Key sections to read and follow include:

  • Chairman / CEO information: Lets you have a general understanding of the company ’s performance and prospects

  • Business-related information: Provide you with detailed descriptions and updates for each business unit

  • Risk factors: The main potential risks that may affect the company in the future

  • Financial data: Includes an income or cash flow statement and a balance sheet. In addition to assessing financial performance, pay attention to any significant changes in any project (such as a surge in debt) and the reasons behind them

  • Salaries of executives or directors: Understanding how much directors and key management are paid

    In addition to reading the annual report, keeping an eye on the news and quarterly results can also help you stay on top of the latest developments. So if you haven’t done so already, read the latest annual report for each stock in your portfolio and insist on doing so every year.

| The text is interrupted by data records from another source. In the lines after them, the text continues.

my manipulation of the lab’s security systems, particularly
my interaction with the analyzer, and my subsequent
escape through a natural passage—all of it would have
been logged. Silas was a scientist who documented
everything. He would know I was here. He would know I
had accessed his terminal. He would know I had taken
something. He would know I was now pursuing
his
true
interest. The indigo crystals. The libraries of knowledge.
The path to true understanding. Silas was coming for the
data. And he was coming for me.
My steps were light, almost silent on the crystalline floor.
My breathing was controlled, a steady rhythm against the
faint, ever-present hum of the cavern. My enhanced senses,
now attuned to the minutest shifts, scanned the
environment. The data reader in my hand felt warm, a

    4. Read a new book on investment

    Investment is a skill you can never really stop learning.

    Although the principles of value investment (for example, staying within your ability, or long-term attention) can withstand the test of time, the business environment is constantly changing. As investors, we must follow the development of the new economy And adapt to the rules of the new economy.

    For example, the largest companies of the 20th century came from the oil, steel, utilities, telecommunications, and automotive industries. Today, this list is dominated by technology, and companies such as Apple, Microsoft, Alphabet, Amazon, and Facebook have reshaped the way businesses do business in the 21st century.

    It can even be said that the greatest investor of all time-Warren Buffett, who is nearly 80 years old-is still an active learner.

    Reading 500 pages a day like this, this is how knowledge works, just like the compound interest effect. All of you can do it, but I promise not many people can really do it. ——Warren Buffett

    Warren Buffett is known for avoiding technology stocks for a long time. But if you look at his Berkshire stock portfolio, you’ll see that it holds the most stock is Apple Stock. Berkshire also holds stakes in Amazon and global domain name provider VeriSign.

    While reading 500 pages a day may be a bit difficult for those of us who are not full-time investors, we should still regularly increase our investment knowledge. First, you canCommitted to reading at least three new books on investment this year.

    If you are looking for ways to further improve your investment ability, I hope that these methods can give you a certain incentive and provide you with some directions.